A recipe from my friend Susan Belsinger

2 cups half-and-half cream
3 large fresh bay leaves or 2 dried bay leaves
3 Tablespoons cornstarch
2/3 cup sugar
2 pinches salt
1/4 cup unsweetened cocoa
1/2 cup milk
3 ounces bittersweet or semisweet chocolate, cut into small pieces
1/2 teaspoon pure vanilla extract

Heat the half-and-half cream with the bay leaves in a heavy-bottomed saucepan over medium heat. When the cream starts to bubble around the edges f the pan, remove from heat and cover. Let stand for 30 minutes. After the bay has infused in the cream for nearly 30 minutes, combine the cornstarch, sugar, salt and cocoa in a bowl and add the milk, whisk the contents together. Pour the mixture into the warm cream and place over moderate heat.

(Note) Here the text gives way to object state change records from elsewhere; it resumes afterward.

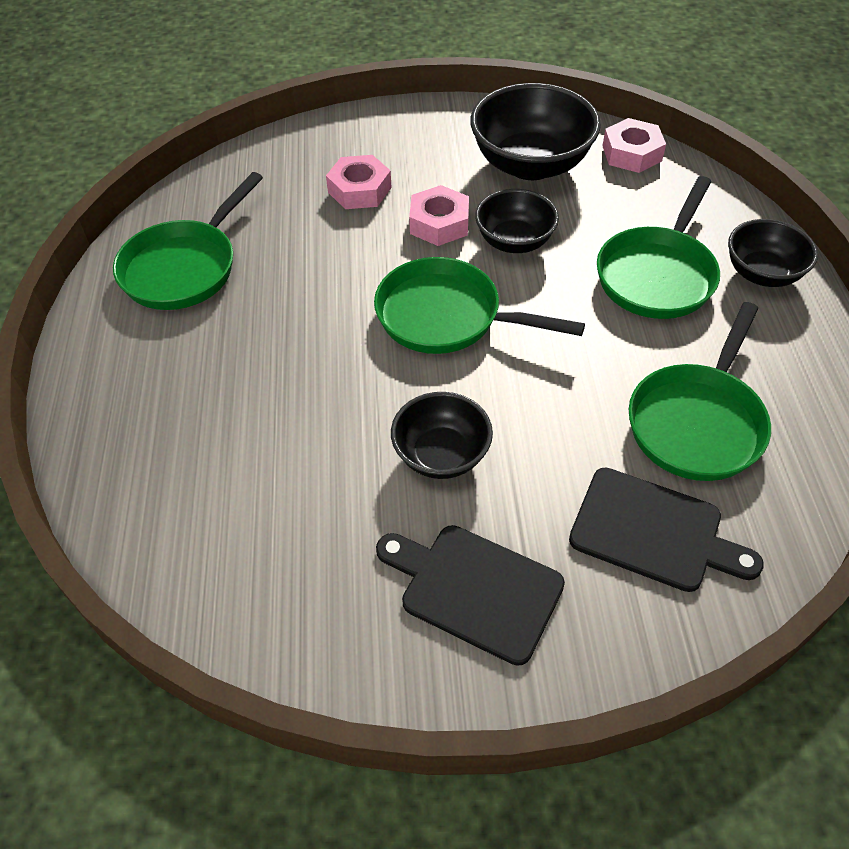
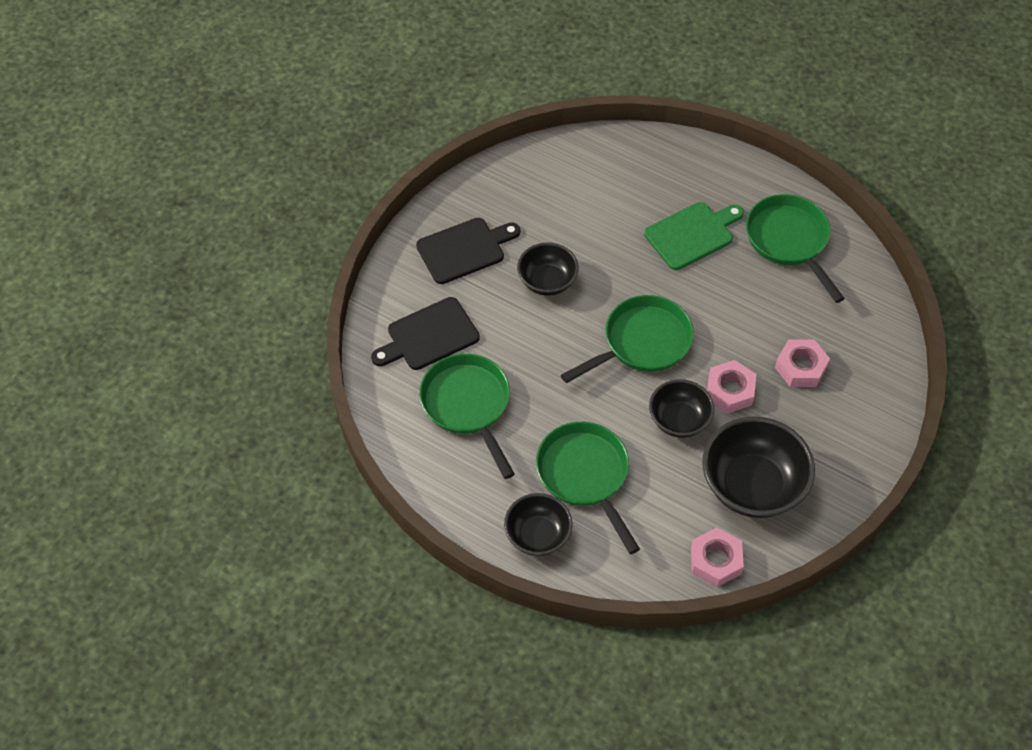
camera: 125 degrees right, 5 degrees up
(239, 353) = (692, 234): none -> green cutting board

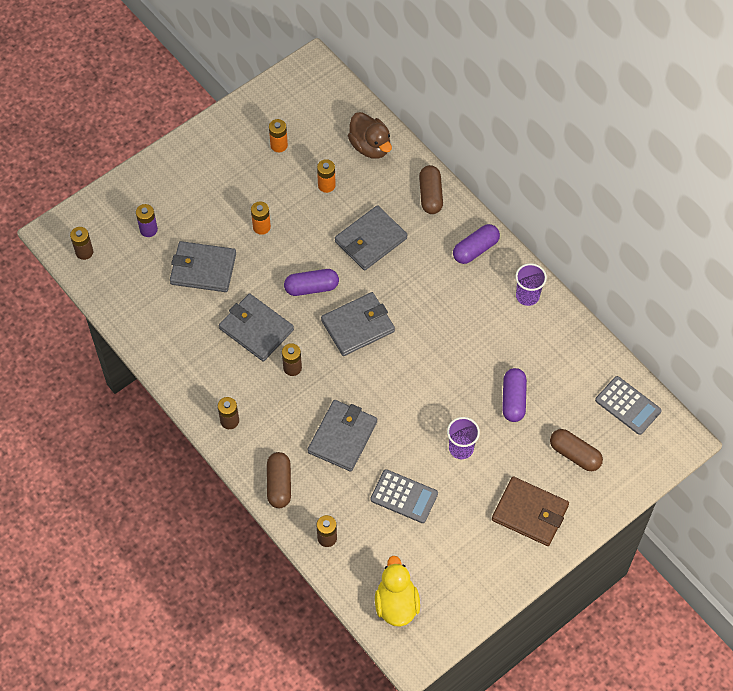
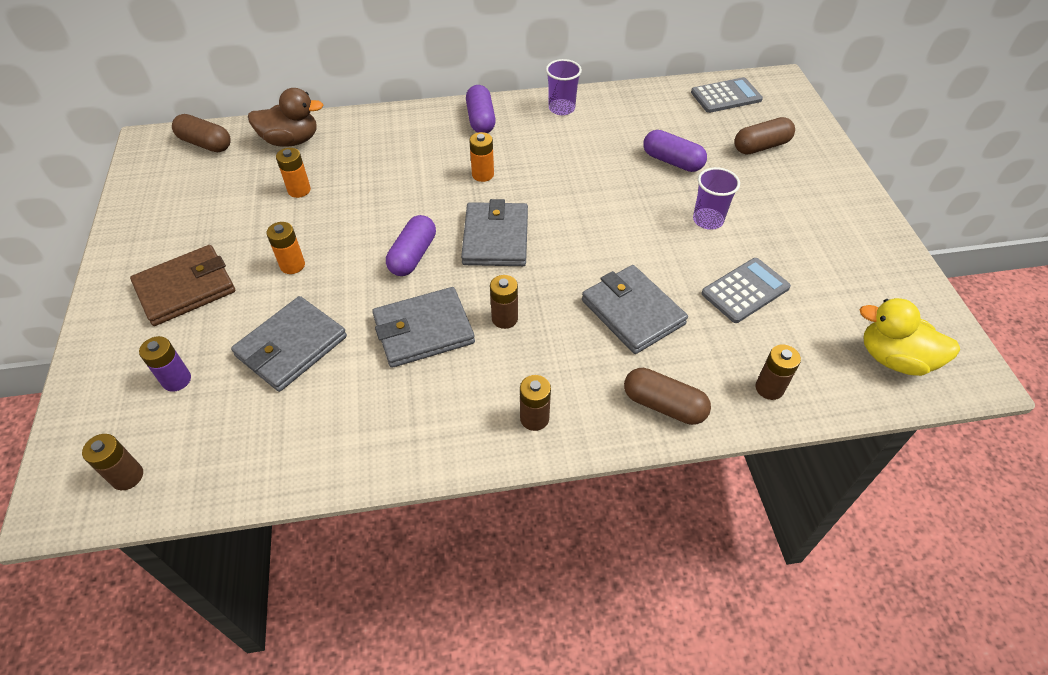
camera: 60 degrees left, 10 degrees down
(279, 145) = (208, 206): orange battery -> orange battery (483, 174)
(371, 240) = (399, 185): grey wallet -> none
(430, 195) = (391, 124): brown capsule -> brown capsule (206, 143)
(530, 513) = (815, 201): brown wallet -> brown wallet (185, 288)

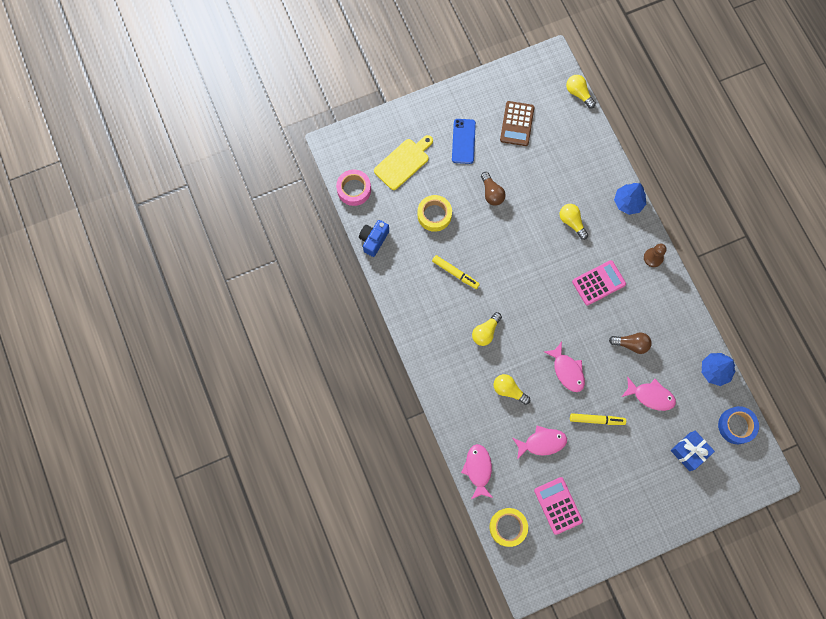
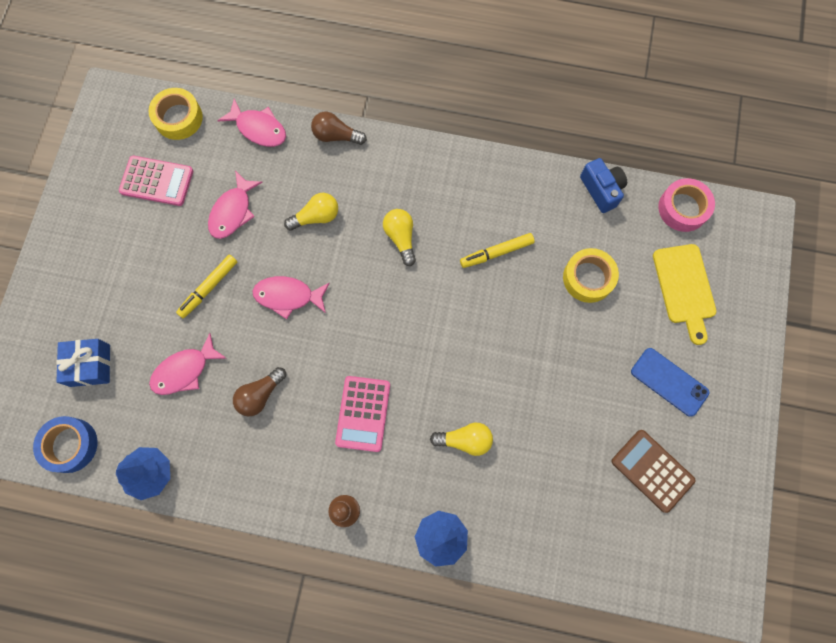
camera: 125 degrees right, 0 degrees up
(491, 193) = (572, 367): brown light bulb -> brown light bulb (336, 136)
(578, 93) = (647, 594): yellow light bulb -> none

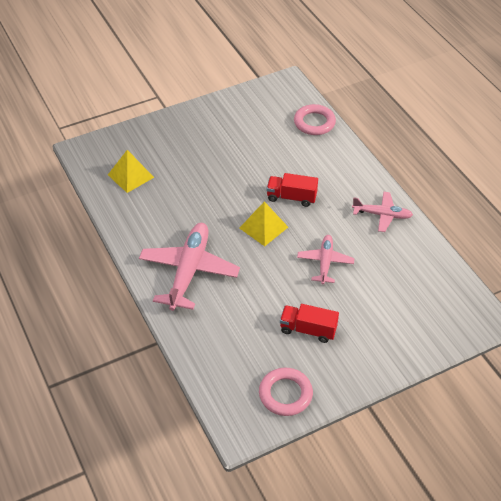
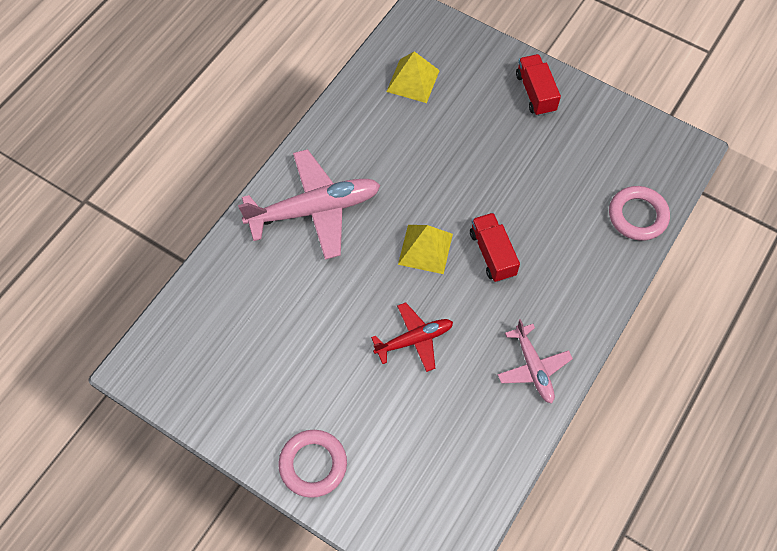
camera: 60 degrees right, 15 degrees up
(285, 394) = (204, 390): pink ring -> pink ring (313, 464)
(308, 330) = (304, 370): red truck -> red truck (535, 93)
(325, 262) = (414, 340): pink plane -> red plane

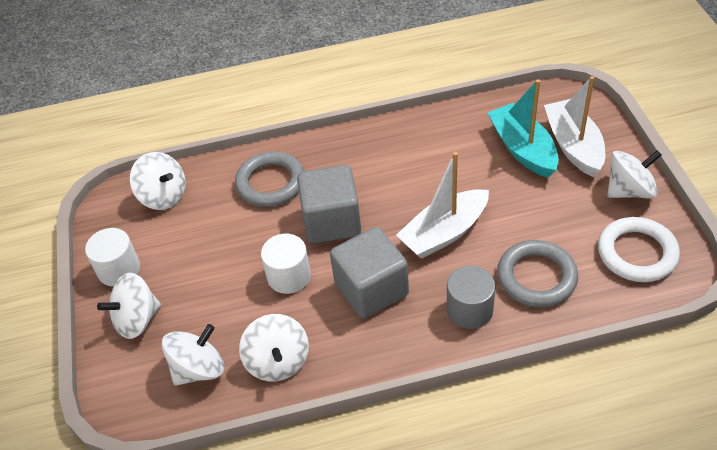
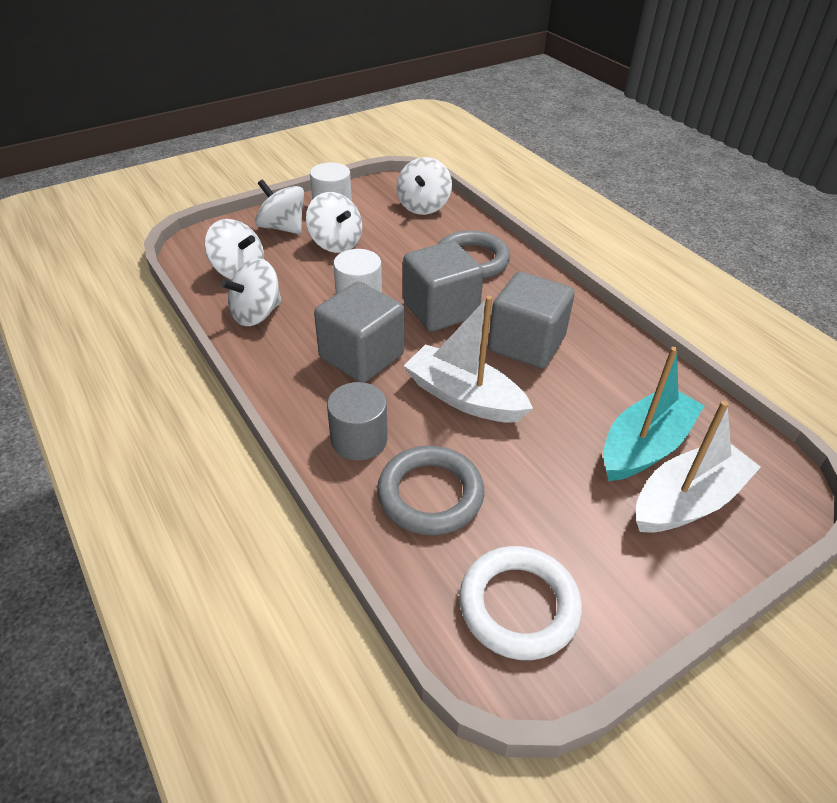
camera: 65 degrees right, 5 degrees down
(397, 179) = (526, 344): none -> grey cube
(629, 190) = (638, 582): white spinning top -> white spinning top (336, 243)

Continue cooking and whisking as the pudding thickens.

When the pudding begins to bubble and comes to a boil, stir and boil for 1 minute. Remove the pan from heat and whisk in the chocolate pieces until they are melted. Add the vanilla and stir well. Carefully remove the bay leaves and pour the pudding into six ramekins or custard cups. Place the custard cups on a plate or pan and allow them to come to room temperature. Refrigerate until chilled; at least 30 to 45 minutes. Serve at cool room temperature and garnish with whipped cream if desired.